Lösungsoption: Komplementäres Kooperationsverständnis

Grundsätzlich bewerten wir die vom Management und Controlling - wie oben beschrieben - gezeigten Denk- und Verhaltensweisen als Problemlösungsversuche. Je mehr sich diese Versuche wiederholen, verselbständigen sie sich jedoch und führen zum Scheitern nach dem Prinzip des Unterlassens von Handlungen, die besser vollzogen würden, beziehungsweise des Vollzugs von Handlungen, die besser unterlassen würden. Das zu beobachtende Konfliktlösungsmuster lässt sich beschreiben, als versuche jemand mit dem Kopf durch die Wand zu laufen und, wenn es nicht funktioniert, noch einmal einen neuerlichen Anlauf zu nehmen, anstatt eine Tür zu suchen.

Lösungsorientierte Konfliktstrategien sollten ihre Aufmerksamkeit auf eine professionelle Klärung der Erwartungshaltung von Management und Controlling richten, welche sich an Funktion, Zielsetzung und Aufgabenstellung orientiert. So wird vermieden, dass unerfüllbare Aufgaben an sich selbst und an andere gestellt werden. Es müssen die Management- und Controllingaufgaben klar definiert und kommuniziert werden und somit auf den unterschiedlichen Ebenen nachvollziehbar sein. Dies ermöglicht letztlich beiden Seiten zu wissen, wann und wie der Einzelnen erfolgreich ist.

Ein komplementäres Kooperationsverständnis gibt die Chance, gemeinsam ergänzend an einer Lösung zu arbeiten, für die Zukunft gemeinsam zu lernen, in kreativer Unterschiedlichkeit Lösungsvorschläge zu entwickeln, respektvoll mit sich differenzierenden Sichtweisen umzugehen.

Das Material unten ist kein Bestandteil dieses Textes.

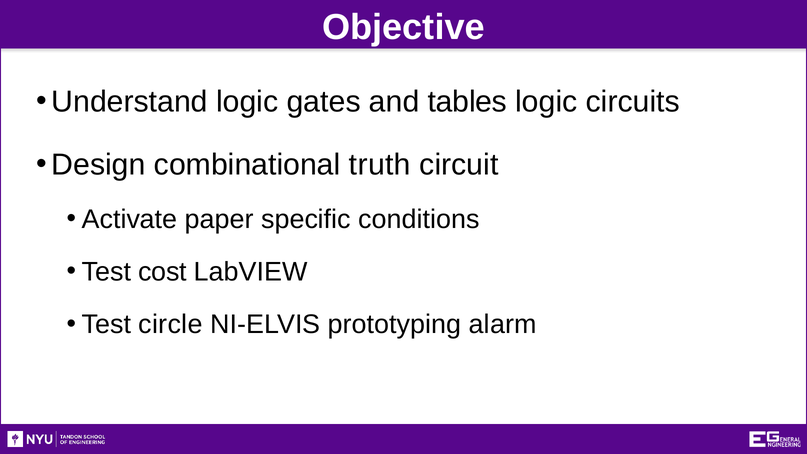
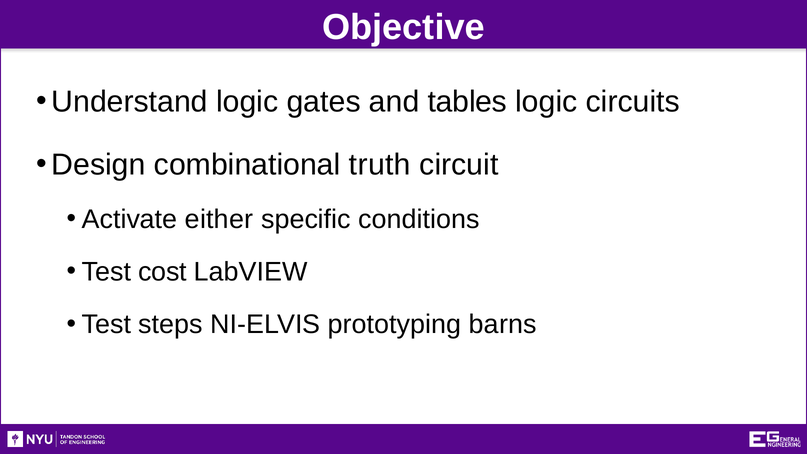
paper: paper -> either
circle: circle -> steps
alarm: alarm -> barns
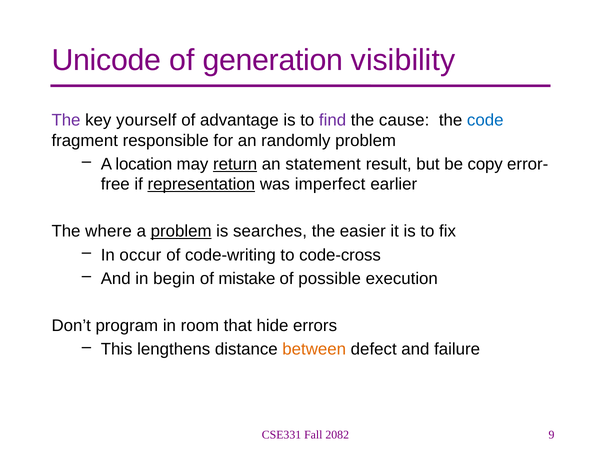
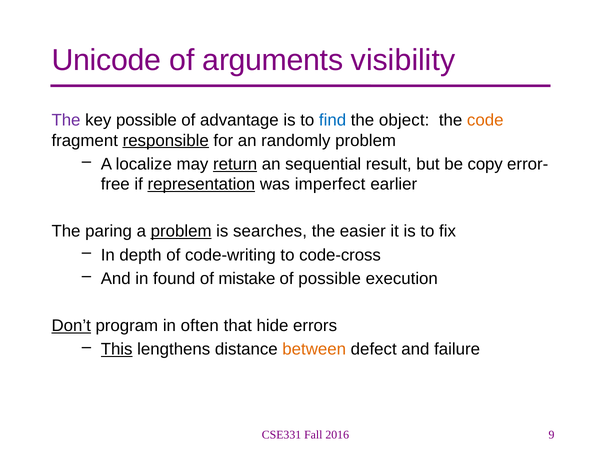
generation: generation -> arguments
key yourself: yourself -> possible
find colour: purple -> blue
cause: cause -> object
code colour: blue -> orange
responsible underline: none -> present
location: location -> localize
statement: statement -> sequential
where: where -> paring
occur: occur -> depth
begin: begin -> found
Don’t underline: none -> present
room: room -> often
This underline: none -> present
2082: 2082 -> 2016
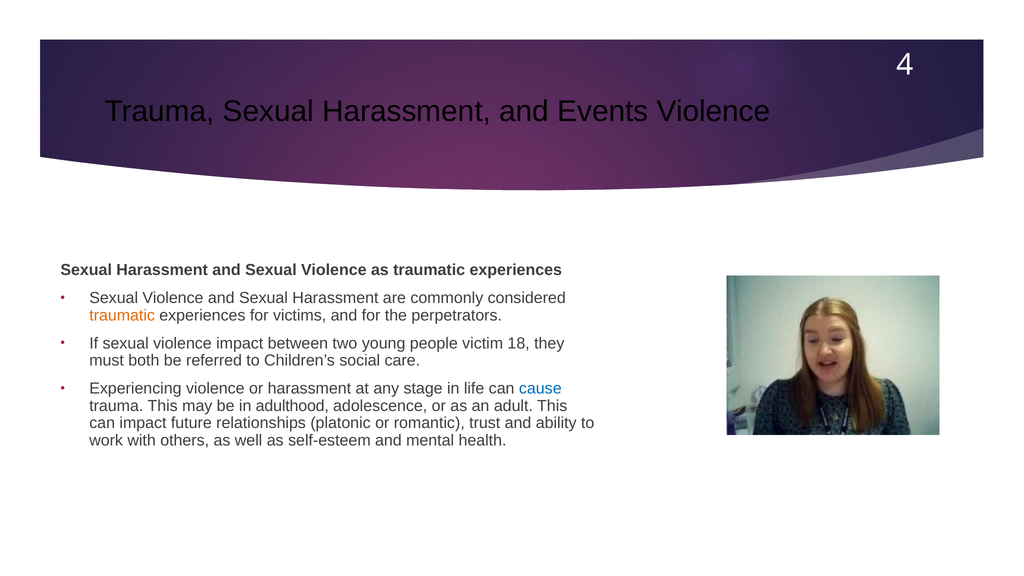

Dies ist eine grundlegende Voraussetzung, Controlling als Veränderungsbegleitung zu verstehen. Die Zukunft von Controlling ist die rasche Einstellung von Entscheidungsgrundlagen und der überlegte Umgang mit den Menschen, die diese Entscheidungsgrundlagen für ihre Aufgabenerfüllung benötigen.